Greg Selinger and Today’s NDP will expand home care to include doctors, nurse practitioners and other health professionals to help seniors improve their health and remain in their own homes longer.

Greg Selinger

“Tens of thousands of seniors rely on home care every day, allowing them to continue to live safely in their own homes,” said Premier Selinger. “Our home care program is the best in Canada, and today we are announcing a plan to make it even better.”

Today’s NDP will expand home care with new hospital home teams to provide specialized services for seniors who would otherwise have to remain in hospital. The expansion will include a team of hospital professionals who will make home visits to seniors with fragile health issues in need of regular monitoring and specialized care, which are currently only available in a hospital.

In addition to the nurse and health care aide services already available through home care, the hospital home team will include doctors, nurse practitioners, pharmacists, occupational and physical therapists, speech language pathologists and respiratory therapists, all of whom will make home visits to seniors in their own homes.

The expanded hospital home team services will be first introduced through the Grace, Concordia and Victoria hospitals.

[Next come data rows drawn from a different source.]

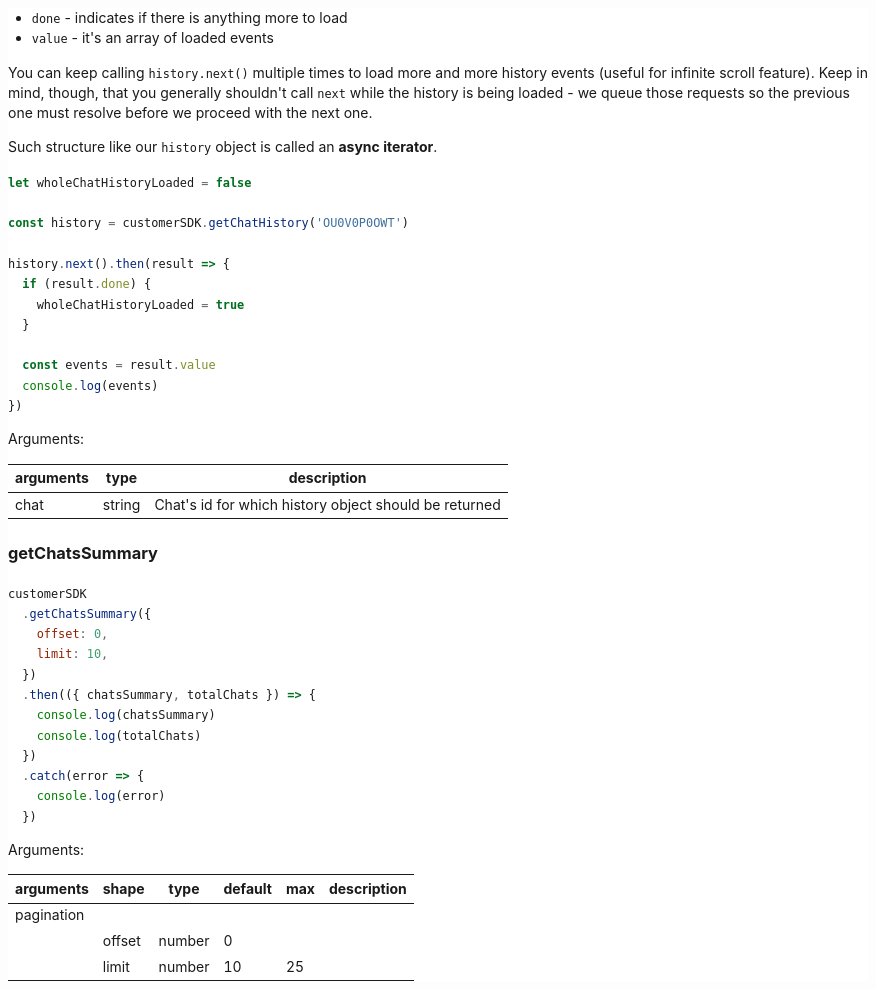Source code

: - `done` - indicates if there is anything more to load
- `value` - it's an array of loaded events

You can keep calling `history.next()` multiple times to load more and more
history events (useful for infinite scroll feature). Keep in mind, though,
that you generally shouldn't call `next` while the history is being loaded - we
queue those requests so the previous one must resolve before we proceed with the
next one.

Such structure like our `history` object is called an **async iterator**.

```js
let wholeChatHistoryLoaded = false

const history = customerSDK.getChatHistory('OU0V0P0OWT')

history.next().then(result => {
  if (result.done) {
    wholeChatHistoryLoaded = true
  }

  const events = result.value
  console.log(events)
})
```

Arguments:

| arguments | type   | description                                           |
| --------- | ------ | ----------------------------------------------------- |
| chat      | string | Chat's id for which history object should be returned |

### getChatsSummary

```js
customerSDK
  .getChatsSummary({
    offset: 0,
    limit: 10,
  })
  .then(({ chatsSummary, totalChats }) => {
    console.log(chatsSummary)
    console.log(totalChats)
  })
  .catch(error => {
    console.log(error)
  })
```

Arguments:

| arguments  | shape  | type   | default | max | description |
| ---------- | ------ | ------ | ------- | --- | ----------- |
| pagination |        |        |         |     |             |
|            | offset | number | 0       |     |             |
|            | limit  | number | 10      | 25  |             |
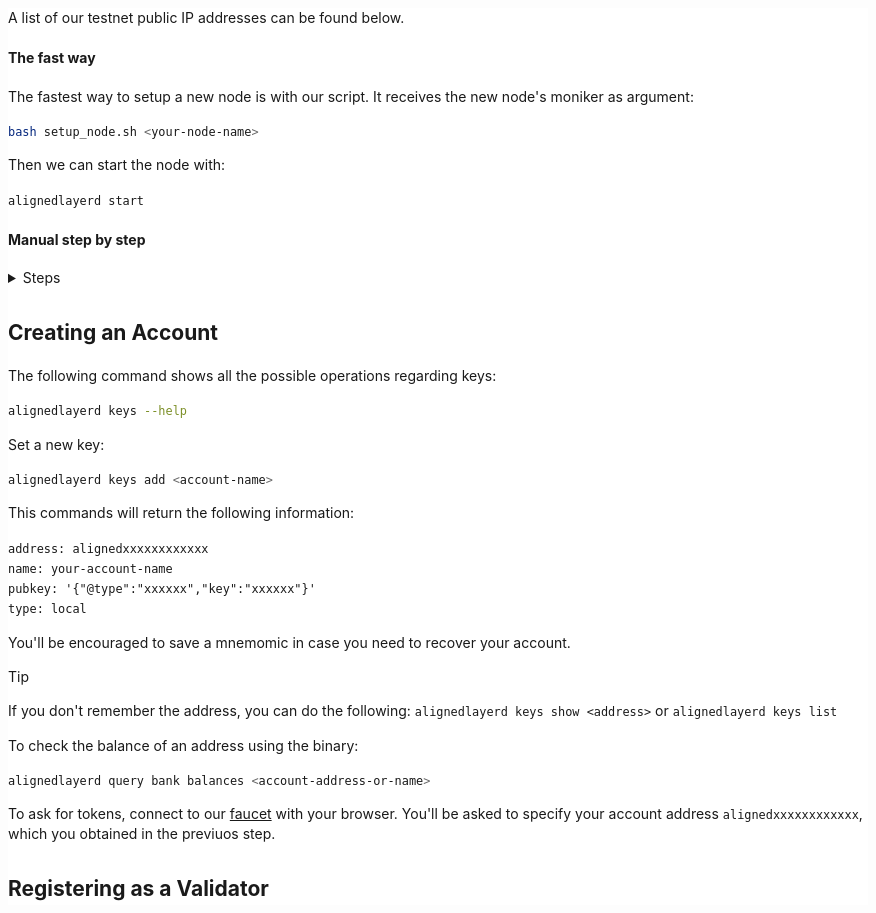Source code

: A list of our testnet public IP addresses can be found below.

#### The fast way

The fastest way to setup a new node is with our script. It receives the new node's moniker as argument:

```sh
bash setup_node.sh <your-node-name>
```

Then we can start the node with:

```sh
alignedlayerd start
```

#### Manual step by step
<details><summary>Steps</summary></details>

## Creating an Account <a name="account"></a>

The following command shows all the possible operations regarding keys:

```sh
alignedlayerd keys --help
```

Set a new key:

```sh
alignedlayerd keys add <account-name>
```

This commands will return the following information:
```
address: alignedxxxxxxxxxxxx
name: your-account-name
pubkey: '{"@type":"xxxxxx","key":"xxxxxx"}'
type: local
```

You'll be encouraged to save a mnemomic in case you need to recover your account. 

> [!TIP]
> If you don't remember the address, you can do the following:
> `alignedlayerd keys show <address>` or `alignedlayerd keys list`


To check the balance of an address using the binary: 

```sh
alignedlayerd query bank balances <account-address-or-name>
```

To ask for tokens, connect to our [faucet](https://faucet.alignedlayer.com) with your browser. You'll be asked to specify your account address `alignedxxxxxxxxxxxx`, which you obtained in the previuos step.

## Registering as a Validator <a name="validator"></a>
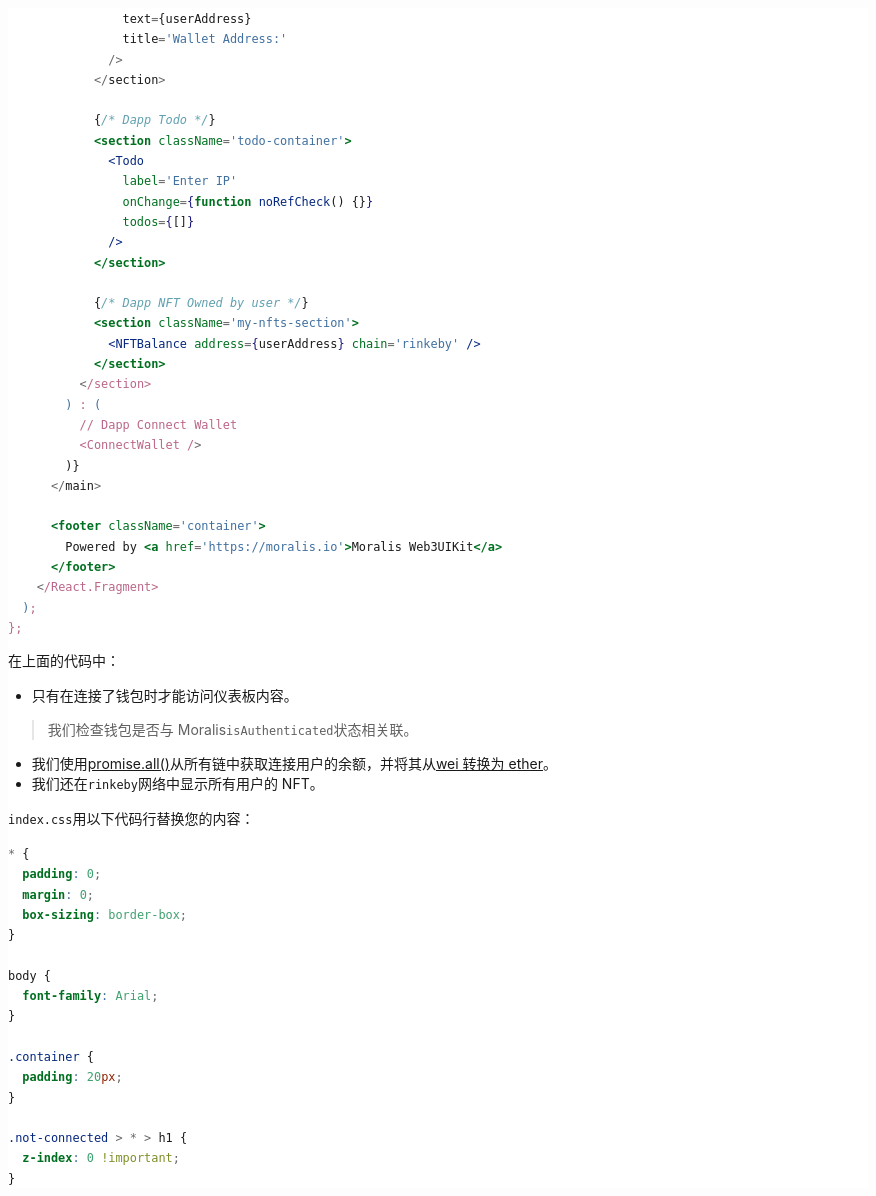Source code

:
 ```jsx
                text={userAddress}
                title='Wallet Address:'
              />
            </section>

            {/* Dapp Todo */}
            <section className='todo-container'>
              <Todo
                label='Enter IP'
                onChange={function noRefCheck() {}}
                todos={[]}
              />
            </section>

            {/* Dapp NFT Owned by user */}
            <section className='my-nfts-section'>
              <NFTBalance address={userAddress} chain='rinkeby' />
            </section>
          </section>
        ) : (
          // Dapp Connect Wallet
          <ConnectWallet />
        )}
      </main>

      <footer className='container'>
        Powered by <a href='https://moralis.io'>Moralis Web3UIKit</a>
      </footer>
    </React.Fragment>
  );
};

```

在上面的代码中：

- 只有在连接了钱包时才能访问仪表板内容。

> 我们检查钱包是否与 Moralis`isAuthenticated`状态相关联。

- 我们使用[promise.all()](https://developer.mozilla.org/en-US/docs/Web/JavaScript/Reference/Global_Objects/Promise/all)从所有链中获取连接用户的余额，并将其从[wei 转换为 ether](https://docs.moralis.io/moralis-dapp/tools/moralis-units)。
- 我们还在`rinkeby`网络中显示所有用户的 NFT。

`index.css`用以下代码行替换您的内容：

```css
* {
  padding: 0;
  margin: 0;
  box-sizing: border-box;
}

body {
  font-family: Arial;
}

.container {
  padding: 20px;
}

.not-connected > * > h1 {
  z-index: 0 !important;
}

```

The incremental cost of the program is $2.5 million, with new doctor and nurse practitioner positions accounted for in earlier fully-funded NDP campaign commitments to add 2,000 more nurses and 200 more doctors.

Selinger noted that the expanded home care services will help seniors remain safely at home longer with the supports they need.

The NDP established home care in Manitoba in 1974—the first universal home care program in Canada—which quickly became a model for other provinces. In the 1990s, the PCs attacked home care by introducing user fees and cutting services. During Mr. McFadyen’s tenure as Filmon’s chief advisor on health reform, which he later described as a “central strategic role”, the PCs tried to privatize home care services.

“The NDP have a demonstrated record of building and expanding services for seniors,” added Selinger. “Mr. McFadyen and the PCs have consistently attacked home care by introducing user fees, cutting services and experimenting with privatization. That’s his resume, and that’s a risk seniors can’t afford to take.”

The NDP repaired the damage the PCs did to home care, by eliminating their user fees and keeping home care services public after forming government in 1999. Since then, home care has been expanded to thousands more seniors and the NDP government has added over 900 personal care home spaces and supportive housing units.

Earlier this year, Selinger announced an expansion of home care, with more hours to help seniors remain at home longer and a new rehabilitation program to help seniors regain their functioning quickly following an injury or surgery. This was part of the NDP government’s renewed long term care strategy, which also includes a $200 million fund to build more personal care homes and more affordable supportive housing for seniors.